Dios quedará encerrado, olvidado, atenazado por esas puertas que, de aquí al domingo, se tornarán en muros infranqueables. Él no interesa más que en este tiempo de gozo y penitencia; después, será mejor resguardarlo entre las torres, la calle es un lugar demasiado peligroso, mejor dejarle ese espacio al hombre omnipotente para que Dios siga permaneciendo oculto.
Abrazo el azul terciopelo suave de esta tarde y es como acariciar la mano de este Cristo ofrendado, muerto para ocupar todos los ámbitos, todos los corazones, para permanecer en nuestros labios en todo momento, para orientar nuestros actos, todos, con la misma entrega, con el mismo amor, con la misma dulzura de los brazos que recogen su cuerpo maltrecho, pero también con la misma fuerza, el mismo vigor, idéntico coraje que el grito desgarrador que traspasa campanarios y azoteas de Triana.
Quedarán grabados en nuestra memoria sentimientos, imágenes, olores, brillos... pero ¿y Dios? Tienen razón quienes, seco el entendimiento por la ira, sectarios inasequibles al diálogo, apóstoles de una libertad en la que no creen, pretenden arrinconar la fe en las sacristías; Dios en el espacio de los hombres es un peligro.
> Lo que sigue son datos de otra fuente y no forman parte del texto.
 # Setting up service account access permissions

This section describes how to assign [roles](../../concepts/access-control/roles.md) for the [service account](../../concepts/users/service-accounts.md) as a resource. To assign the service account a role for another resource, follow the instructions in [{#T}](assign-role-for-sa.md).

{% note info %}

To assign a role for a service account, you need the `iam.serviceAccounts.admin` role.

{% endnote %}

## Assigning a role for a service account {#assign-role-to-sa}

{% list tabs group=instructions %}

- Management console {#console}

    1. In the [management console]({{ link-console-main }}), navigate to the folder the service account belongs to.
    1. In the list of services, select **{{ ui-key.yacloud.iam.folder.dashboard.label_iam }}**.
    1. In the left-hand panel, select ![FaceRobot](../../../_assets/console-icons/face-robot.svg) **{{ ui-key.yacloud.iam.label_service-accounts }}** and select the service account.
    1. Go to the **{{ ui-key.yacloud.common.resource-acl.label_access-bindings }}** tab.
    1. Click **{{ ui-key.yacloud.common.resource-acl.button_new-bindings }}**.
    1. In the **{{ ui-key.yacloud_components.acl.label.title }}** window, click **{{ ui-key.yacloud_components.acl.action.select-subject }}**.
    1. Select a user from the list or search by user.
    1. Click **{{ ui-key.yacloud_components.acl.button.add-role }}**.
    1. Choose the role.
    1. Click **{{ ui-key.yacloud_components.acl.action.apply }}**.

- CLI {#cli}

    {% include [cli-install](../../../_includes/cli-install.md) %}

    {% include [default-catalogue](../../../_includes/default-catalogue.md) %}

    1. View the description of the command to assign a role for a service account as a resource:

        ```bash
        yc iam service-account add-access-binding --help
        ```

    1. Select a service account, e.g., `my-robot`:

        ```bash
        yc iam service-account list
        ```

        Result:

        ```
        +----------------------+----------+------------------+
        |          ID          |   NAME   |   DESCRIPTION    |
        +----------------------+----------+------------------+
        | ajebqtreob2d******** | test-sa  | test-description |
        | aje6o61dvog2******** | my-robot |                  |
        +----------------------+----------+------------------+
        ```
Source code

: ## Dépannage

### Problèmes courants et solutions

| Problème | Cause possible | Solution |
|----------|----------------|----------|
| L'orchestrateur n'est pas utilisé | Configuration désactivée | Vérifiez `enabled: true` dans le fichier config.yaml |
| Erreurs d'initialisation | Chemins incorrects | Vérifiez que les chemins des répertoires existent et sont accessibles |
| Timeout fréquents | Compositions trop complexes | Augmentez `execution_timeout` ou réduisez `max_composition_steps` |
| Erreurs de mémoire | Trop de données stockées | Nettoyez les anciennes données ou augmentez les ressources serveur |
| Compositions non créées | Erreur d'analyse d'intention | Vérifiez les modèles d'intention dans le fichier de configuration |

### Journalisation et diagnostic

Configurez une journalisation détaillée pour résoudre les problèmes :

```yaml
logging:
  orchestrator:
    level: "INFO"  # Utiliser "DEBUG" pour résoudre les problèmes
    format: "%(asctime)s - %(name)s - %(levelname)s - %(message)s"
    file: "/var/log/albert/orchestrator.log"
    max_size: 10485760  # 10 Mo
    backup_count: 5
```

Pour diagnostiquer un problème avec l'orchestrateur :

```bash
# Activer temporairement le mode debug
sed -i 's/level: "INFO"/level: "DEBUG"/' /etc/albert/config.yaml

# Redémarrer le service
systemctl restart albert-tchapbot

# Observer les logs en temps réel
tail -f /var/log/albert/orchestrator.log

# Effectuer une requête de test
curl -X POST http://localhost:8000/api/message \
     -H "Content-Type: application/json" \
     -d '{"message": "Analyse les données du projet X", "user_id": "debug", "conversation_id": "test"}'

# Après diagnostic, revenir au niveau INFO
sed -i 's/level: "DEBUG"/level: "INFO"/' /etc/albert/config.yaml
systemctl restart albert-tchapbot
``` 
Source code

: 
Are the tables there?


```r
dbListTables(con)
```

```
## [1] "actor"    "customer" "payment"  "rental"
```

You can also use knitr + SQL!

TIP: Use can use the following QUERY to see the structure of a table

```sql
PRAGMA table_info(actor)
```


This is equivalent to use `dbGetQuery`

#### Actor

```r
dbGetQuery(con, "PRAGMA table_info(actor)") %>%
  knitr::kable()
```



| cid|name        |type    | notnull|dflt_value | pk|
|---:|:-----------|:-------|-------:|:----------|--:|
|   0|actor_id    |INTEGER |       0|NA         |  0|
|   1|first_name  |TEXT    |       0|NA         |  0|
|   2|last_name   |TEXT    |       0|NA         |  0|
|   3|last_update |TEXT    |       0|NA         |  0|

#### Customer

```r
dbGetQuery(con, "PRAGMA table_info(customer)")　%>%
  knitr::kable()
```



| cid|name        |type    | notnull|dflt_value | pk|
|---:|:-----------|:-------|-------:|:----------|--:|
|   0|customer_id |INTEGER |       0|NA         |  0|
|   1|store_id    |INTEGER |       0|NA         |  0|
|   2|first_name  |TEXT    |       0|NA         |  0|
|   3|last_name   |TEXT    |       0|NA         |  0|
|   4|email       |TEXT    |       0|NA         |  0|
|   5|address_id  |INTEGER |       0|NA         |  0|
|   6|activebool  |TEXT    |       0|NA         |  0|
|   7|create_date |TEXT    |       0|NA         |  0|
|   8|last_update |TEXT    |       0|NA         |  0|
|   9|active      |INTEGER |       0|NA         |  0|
Es mejor hacerlo invisible, como a los desheredados de nuestro tiempo; como a los pobres, los viejos, los enfermos... como a los muertos.
Por eso, ahora que viviremos una vez más la resurrección de la ciudad, será conveniente preguntarnos si a fuerza de creer, cuidar, venerar y entregarnos a lo accesorio, no hemos hecho también nosotros invisible a Dios en esta semana que acaba.